KILASRIAU.com - Peringatan Hari Pahlawan merupakan hari yang baik bagi terdakwa yang berinisial FAR (25) yang mendapatkan pemberhentian penuntutan berdasarkan keadilan restoratif (restorative justice) atas perkara tindak pidana penganiayaan terhadap tetangganya inisial TTM.

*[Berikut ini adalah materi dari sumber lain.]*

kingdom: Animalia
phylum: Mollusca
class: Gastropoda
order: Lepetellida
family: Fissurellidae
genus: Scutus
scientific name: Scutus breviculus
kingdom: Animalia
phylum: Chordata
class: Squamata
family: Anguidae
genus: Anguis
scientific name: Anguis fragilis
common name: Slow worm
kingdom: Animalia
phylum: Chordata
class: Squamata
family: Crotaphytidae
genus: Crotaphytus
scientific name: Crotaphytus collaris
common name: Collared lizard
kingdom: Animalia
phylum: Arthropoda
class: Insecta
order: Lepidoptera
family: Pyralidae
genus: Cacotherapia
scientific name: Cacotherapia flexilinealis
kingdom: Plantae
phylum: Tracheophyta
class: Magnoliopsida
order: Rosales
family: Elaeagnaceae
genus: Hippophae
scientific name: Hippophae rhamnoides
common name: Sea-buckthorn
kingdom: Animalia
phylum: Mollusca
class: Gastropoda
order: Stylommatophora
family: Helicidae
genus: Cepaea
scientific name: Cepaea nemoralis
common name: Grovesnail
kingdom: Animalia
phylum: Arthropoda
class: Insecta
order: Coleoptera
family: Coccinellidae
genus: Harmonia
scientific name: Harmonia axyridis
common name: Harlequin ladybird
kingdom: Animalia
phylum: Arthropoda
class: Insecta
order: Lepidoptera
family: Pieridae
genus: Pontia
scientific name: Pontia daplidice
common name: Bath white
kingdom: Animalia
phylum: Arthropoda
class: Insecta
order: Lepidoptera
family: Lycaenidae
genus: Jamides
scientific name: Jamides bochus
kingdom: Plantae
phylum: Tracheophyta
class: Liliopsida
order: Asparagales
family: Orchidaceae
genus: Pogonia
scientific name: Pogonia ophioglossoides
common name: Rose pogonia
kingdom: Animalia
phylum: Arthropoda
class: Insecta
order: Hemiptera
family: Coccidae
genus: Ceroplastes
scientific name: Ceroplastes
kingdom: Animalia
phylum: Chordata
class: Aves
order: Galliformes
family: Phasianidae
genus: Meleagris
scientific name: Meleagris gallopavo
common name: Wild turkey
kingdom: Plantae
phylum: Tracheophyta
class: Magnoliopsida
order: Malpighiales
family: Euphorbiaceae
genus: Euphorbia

Dimana peristiwa penganiayaan tersebut terjadi di Teluk Pinang, Kecamatan Gaung, pada tanggal 30 September lalu yang berawal saat korban beradu mulut (cekcok) dengan FAR di sebuah warung mengenai adu ayam, hingga terjadi pemukulan pada bagian wajah korban.
Kepala Kejaksaaan Negeri (Kejari) Kabupaten Inhil Rini Triningsih saat melaksanakan Konfrensi pers mengatakan pemberhentian kasus penganiayaan ini didasari atas dasar kesepakatan bersama (damai) antara pelaku dan korban tanpa ada unsur paksaan dari pihak manapun, maka dari itu Kejari Inhil memfasilitasi kedua pihak serta mengeluarkan surat ketetapan penghentian penuntutan.
"Dalam proses restorative justice sebelum kami telah mendatangkan kedua belah pihak, baik itu kepala desa, tokoh agama, dan pemuka masyarakat Teluk Pinang yang bertujuan agar tidak ada menimbulkan kekecewaan dari semua pihak serta tidak menimbulkan hal hal yang tidak kita inginkan di kemudian hari," kata Rini, Kamis (10/11/21)
Lebih lanjut Rini menuturkan Untuk kasus seperti ini merupakan pertama kali di Kejari Kabupaten Inhil. Keadilan restoratif sendiri telah diamanatkan dalam peraturan Kejaksaan Republik Indonesia (RI) nomor 15 tahun 2020 yang bertujuan menciptakan harmonisasi keadilan di masyarakat.